Find a pair with a given difference: In this tutorial, we will learn how to find a pair from an array having some particular difference using C++? By Radib Kar Last updated : August 10, 2023

Problem statement

Let's the array to be [-34, 45, 21, 18, 47] and the difference to be 13 the there is no pair found, but if the difference is 26 then the pair will be {21, 47}.

Solution approaches to find a pair with a given difference

Here, we will be discussing two approaches for solving the problem. One is brute force & other is an efficient one.

Bruteforce approach

In the brute force method, we need to find each pair and its difference to check whether the difference is the same as the input one or not. Since we need to find each pair difference thus the time complexity would be of O(n^2).

Below is the code snippet for the brute force method,

for(int i=0;i<arr.size();i++){
    for(int j=0;j<arr.size();j++){
        if(i!=j && abs(arr[i]-arr[j]) == diff){
            number1=arr[i];
            number2=arr[j];
            break;
        }
    }
}

Efficient approach

To solve this efficiently, we need to use the binary search approach. We will sort the array first. Then from left to right, we will be traversing. So say we are at position i, then we will search for the element arr[i]+diff on the right-hand side the element which is arr[i+1, n] via binary search. This will take time complexity of O(nlogn).

for(int i=0;i<n;i++){
    int index = my_binary_search(arr,i+1,n-1,arr[i]+d); 
    if(index !=-1){
        number1 = arr[i];
        number2 = arr[index];
        break;
    }
}

Standard template library approach

We can use the same above algorithm with STL like below,

for(int i=0;i<n;i++){
    //lower_bound & binary_search is the STL function
    //to cehck detail of their usage check our website articles
    int left = i+1;
    
    // it returns true if it finds the value within the range
    if(binary_search(arr.begin()+left,arr.end(),arr[i]+d)){
        number1 = arr[i];
        //lower_bound returns the index
        number2 = arr[lower_bound(arr.begin()+left,arr.end(),arr[i]+d)-arr.begin()];
        break;
    }
}

binary_search() & lower_bound() are the STL functions we have used here.

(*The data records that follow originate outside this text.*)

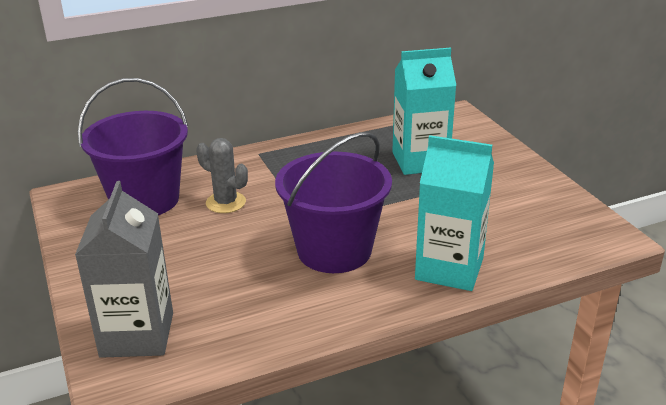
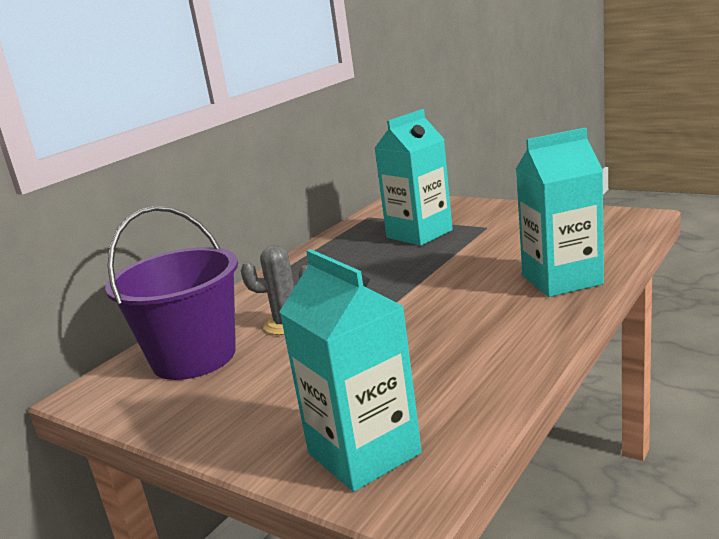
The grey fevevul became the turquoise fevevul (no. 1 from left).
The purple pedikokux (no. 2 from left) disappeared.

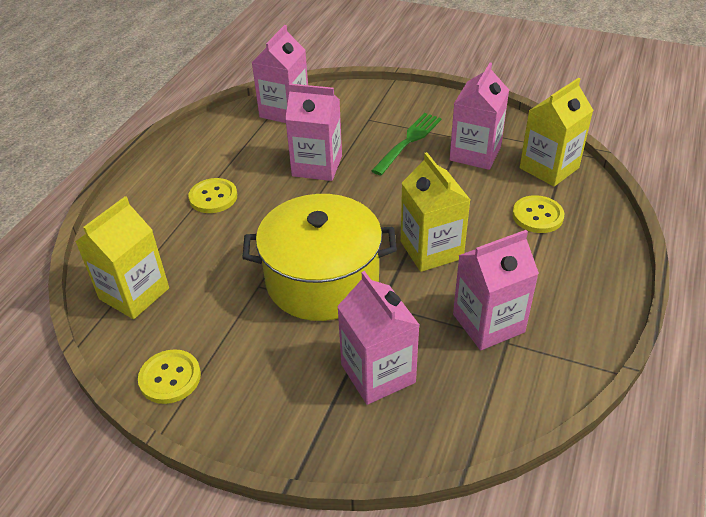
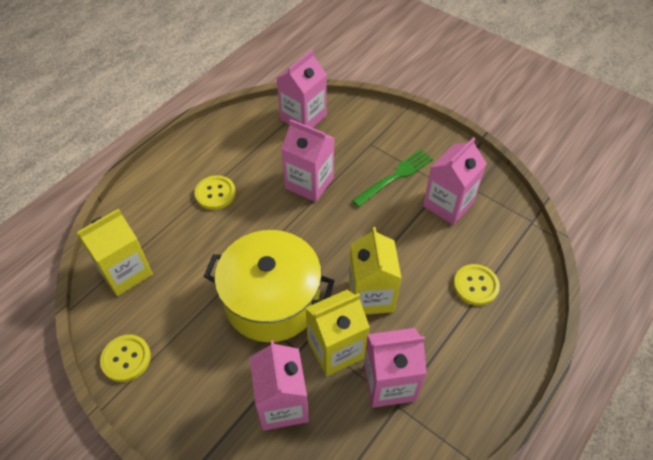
The yellow fevevul (no. 3 from left in the first image) moved.

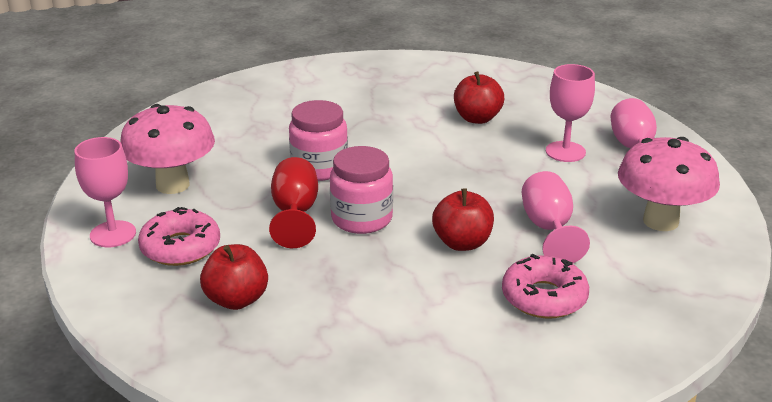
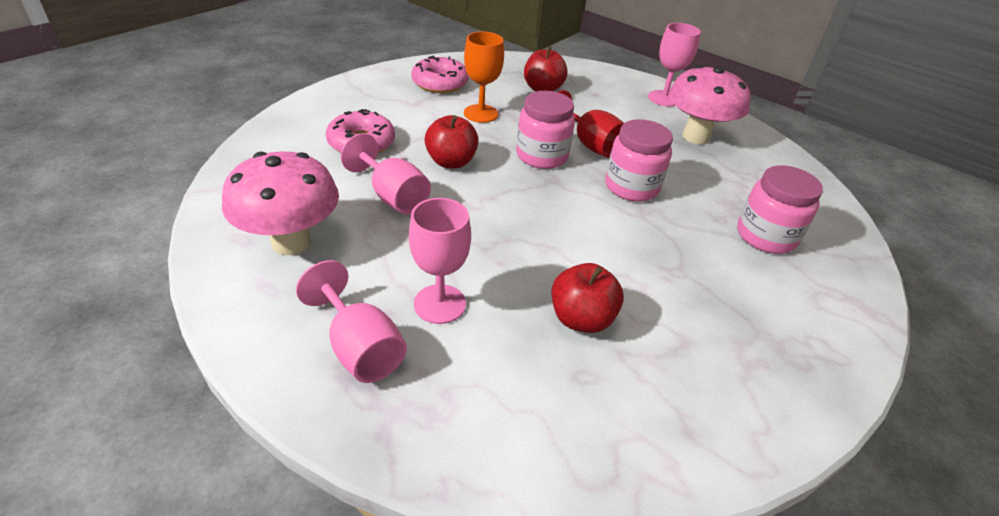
The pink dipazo (no. 1 from left in the first image) moved.
The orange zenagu appeared.
The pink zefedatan (no. 3 from left) appeared.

C++ program to find a pair with a given difference

#include <bits/stdc++.h>
using namespace std;

//naive approach
void findDifferenceNaive(vector<int>& arr, int diff)
{
    cout << "..............Using naive search......\n";

    //O(n^2) time complexity

    int number1 = INT_MAX, number2 = INT_MAX;

    for (int i = 0; i < arr.size(); i++) {
        for (int j = 0; j < arr.size(); j++) {
            if (i != j && abs(arr[i] - arr[j]) == diff) {
                number1 = arr[i];
                number2 = arr[j];
                break;
            }
        }
    }
 
    if (number1 == INT_MAX && number2 == INT_MAX)
        cout << "No such pair found";
    else
        cout << "The pair is: " << number1 << " , " << number2 << "\n";

    return;
}

void findDifferenceEfficientSTL(vector<int>& arr, int d)
{
    cout << "..............Using efficeint approach with STL......\n";

    //O(nlogn) time complexity

    int closestSum = INT_MAX;
    sort(arr.begin(), arr.end());

    int number1 = INT_MAX, number2 = INT_MAX;
    int n = arr.size();
    for (int i = 0; i < n; i++) {
        //lower_bound & binary_search is the STL function
        //to cehck detail of their usage check our website articles
        int left = i + 1;
        // it returns true if it finds the value within the range
        if (binary_search(arr.begin() + left, arr.end(), arr[i] + d)) { 
            number1 = arr[i];
            //lower_bound returns the index
            number2 = arr[lower_bound(arr.begin() + left, arr.end(), arr[i] + d) - arr.begin()];
            break;
        }
    }

    if (number1 == INT_MAX && number2 == INT_MAX)
        cout << "No such pair found";
    else
        cout << "The pair is: " << number1 << " , " << number2 << "\n";
    return;
}

//binary search function
int my_binary_search(vector<int>& arr, int start, int end, int number)
{

    if (start > end)
        return -1;
    if (start == end) {

        if (arr[start] != number)
            return -1;
        else
            return start;
    }

    while (start <= end) {

        int mid = start + (end - start) / 2;

        if (arr[mid] == number)
            return mid;
        else if (arr[mid] > number) {
            end = mid - 1;
        }
        else
            start = mid + 1;
    }
    return -1;
}

void findDifferenceEfficient(vector<int>& arr, int d)
{
    cout << "..............Using efficeint approach......\n";

    //O(nlogn) time complexity

    int closestSum = INT_MAX;
    sort(arr.begin(), arr.end());

    int number1 = INT_MAX, number2 = INT_MAX;
    int n = arr.size();
    for (int i = 0; i < n; i++) {
        int index = my_binary_search(arr, i + 1, n - 1, arr[i] + d);
        if (index != -1) {
            number1 = arr[i];
            number2 = arr[index];
            break;
        }
    }

    if (number1 == INT_MAX && number2 == INT_MAX)
        cout << "No such pair found";
    else
        cout << "The pair is: " << number1 << " , " << number2 << "\n";
    return;
}

int main()
{
    cout << "Enter number of elements\n";
    int n;
    cin >> n;
    vector<int> arr(n);
    cout << "Enter the elements\n";

    for (int i = 0; i < n; i++)
        cin >> arr[i];

    cout << "Enter the difference value\n";
    int d;
    cin >> d;

    //using navive approach
    findDifferenceNaive(arr, d);
    //using efficeint approach
    findDifferenceEfficient(arr, d);
    //using STL for binary search
    findDifferenceEfficientSTL(arr, d);

    return 0;
}

Output

Enter number of elements
5
Enter the elements
-34
45
21
18
47
Enter the difference value
26
..............Using naive search......
The pair is: 47 , 21
..............Using efficeint approach......
The pair is: 21 , 47
..............Using efficeint approach with STL......
The pair is: 21 , 47